En 2013, au nom de l'oligarque russe en exil, Dmitry Rybolovlev, Bouvier (que l'on pourra juger autant comme un homme culotté qu'un fou jouant littéralement avec sa vie) a acheté le tableau pour 75 millions de $, avant de la transmettre à son client pour... 127,5 millions de $.
Une majoration de 50,5 millions sous fond de commission colossale que Bouvier a facturée à Rybolovlev (qui dépassait le milliard de dollars, si l'on regroupe toutes ses transactions avec le milliardaire russe), sans que ce dernier ne sache réellement le fin mot de l'histoire.
Évidemment, il apprendra très vite le véritable prix du Salvator Mundi grâce à un article du New York Times, il lancera dès lors une action en justice massive contre Bouvier, qui a été arrêté en 2015 avant d'être libéré sous une caution de 10 millions d'euros.
Le bougre se bat d'ailleurs toujours devant les tribunaux aujourd'hui, avec un argument difficilement irréfutable : il n'a rien fait d'illégal.
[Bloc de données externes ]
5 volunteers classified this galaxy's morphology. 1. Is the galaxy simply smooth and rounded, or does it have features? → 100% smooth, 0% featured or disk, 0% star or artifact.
Ce qui est, même si son activité florissante de stockage d'œuvres d'art a été bloqué par la justice, la vérité dans le sens où il a simplement profité du système de port franc (des limbes dépourvus de taxes/douanes et de formalités administratives, où les actifs peuvent être garés en toute impunité avant d'être blanchis) pour fournir un stockage sécurisé des œuvres d'art aux clients de grande valeur, et qu'il est donc finalement impossible de totalement le juger pour escroquerie.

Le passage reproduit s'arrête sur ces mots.